Supplied data →

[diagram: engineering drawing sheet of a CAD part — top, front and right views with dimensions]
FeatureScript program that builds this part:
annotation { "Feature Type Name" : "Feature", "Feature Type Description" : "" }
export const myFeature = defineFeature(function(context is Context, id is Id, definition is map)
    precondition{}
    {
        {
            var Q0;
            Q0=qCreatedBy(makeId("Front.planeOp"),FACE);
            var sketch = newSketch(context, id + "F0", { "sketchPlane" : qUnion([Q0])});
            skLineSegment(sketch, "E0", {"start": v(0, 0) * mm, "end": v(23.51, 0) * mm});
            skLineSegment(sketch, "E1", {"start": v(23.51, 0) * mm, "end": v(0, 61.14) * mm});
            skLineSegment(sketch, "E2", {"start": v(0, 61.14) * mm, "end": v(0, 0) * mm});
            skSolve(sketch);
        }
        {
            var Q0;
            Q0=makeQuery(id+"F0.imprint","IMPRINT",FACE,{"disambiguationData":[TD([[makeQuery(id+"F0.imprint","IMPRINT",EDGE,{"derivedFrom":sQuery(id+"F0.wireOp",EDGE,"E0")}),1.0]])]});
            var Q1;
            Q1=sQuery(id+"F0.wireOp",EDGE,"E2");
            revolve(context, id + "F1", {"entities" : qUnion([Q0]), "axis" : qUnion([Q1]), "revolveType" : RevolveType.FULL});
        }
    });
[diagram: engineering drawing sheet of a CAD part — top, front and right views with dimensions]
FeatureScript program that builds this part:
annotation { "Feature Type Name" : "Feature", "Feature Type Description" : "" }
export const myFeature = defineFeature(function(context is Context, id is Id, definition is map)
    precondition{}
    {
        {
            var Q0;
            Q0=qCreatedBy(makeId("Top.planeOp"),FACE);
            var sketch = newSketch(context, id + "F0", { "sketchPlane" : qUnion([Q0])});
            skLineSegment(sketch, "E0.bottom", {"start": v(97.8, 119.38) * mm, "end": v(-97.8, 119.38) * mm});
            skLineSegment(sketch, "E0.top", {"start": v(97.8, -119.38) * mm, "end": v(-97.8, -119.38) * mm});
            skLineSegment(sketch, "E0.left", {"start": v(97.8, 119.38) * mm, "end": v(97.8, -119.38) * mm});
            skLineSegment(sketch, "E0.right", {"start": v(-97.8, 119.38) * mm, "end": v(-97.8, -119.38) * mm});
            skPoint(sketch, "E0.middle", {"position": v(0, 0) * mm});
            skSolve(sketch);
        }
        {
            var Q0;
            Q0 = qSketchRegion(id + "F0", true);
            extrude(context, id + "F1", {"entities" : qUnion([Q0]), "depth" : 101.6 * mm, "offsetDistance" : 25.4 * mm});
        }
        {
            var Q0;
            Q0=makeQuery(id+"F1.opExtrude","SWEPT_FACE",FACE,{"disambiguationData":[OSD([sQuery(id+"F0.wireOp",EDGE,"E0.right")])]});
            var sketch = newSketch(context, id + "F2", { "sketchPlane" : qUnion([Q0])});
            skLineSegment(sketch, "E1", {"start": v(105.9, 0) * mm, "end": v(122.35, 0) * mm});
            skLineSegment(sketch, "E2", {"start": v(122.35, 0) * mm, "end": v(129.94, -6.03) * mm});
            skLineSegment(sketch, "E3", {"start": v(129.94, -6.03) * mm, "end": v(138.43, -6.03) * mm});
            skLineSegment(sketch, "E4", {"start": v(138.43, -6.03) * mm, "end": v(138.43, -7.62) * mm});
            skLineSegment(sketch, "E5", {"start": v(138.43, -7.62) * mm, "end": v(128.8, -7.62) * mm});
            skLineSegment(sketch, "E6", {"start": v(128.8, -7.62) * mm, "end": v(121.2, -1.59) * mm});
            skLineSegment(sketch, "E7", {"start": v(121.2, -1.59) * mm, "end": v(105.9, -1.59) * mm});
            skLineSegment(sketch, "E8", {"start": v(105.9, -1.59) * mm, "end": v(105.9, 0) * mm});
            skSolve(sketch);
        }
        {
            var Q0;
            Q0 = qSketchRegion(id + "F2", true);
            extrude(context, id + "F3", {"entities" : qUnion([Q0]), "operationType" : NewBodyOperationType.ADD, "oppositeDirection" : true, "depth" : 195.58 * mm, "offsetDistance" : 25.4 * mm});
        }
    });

Problem to solve → Find each line in the entries above that contains the string "EDGE". Copy every one of those lines in full.

Response →
            Q0=makeQuery(id+"F0.imprint","IMPRINT",FACE,{"disambiguationData":[TD([[makeQuery(id+"F0.imprint","IMPRINT",EDGE,{"derivedFrom":sQuery(id+"F0.wireOp",EDGE,"E0")}),1.0]])]});
            Q1=sQuery(id+"F0.wireOp",EDGE,"E2");
            Q0=makeQuery(id+"F1.opExtrude","SWEPT_FACE",FACE,{"disambiguationData":[OSD([sQuery(id+"F0.wireOp",EDGE,"E0.right")])]});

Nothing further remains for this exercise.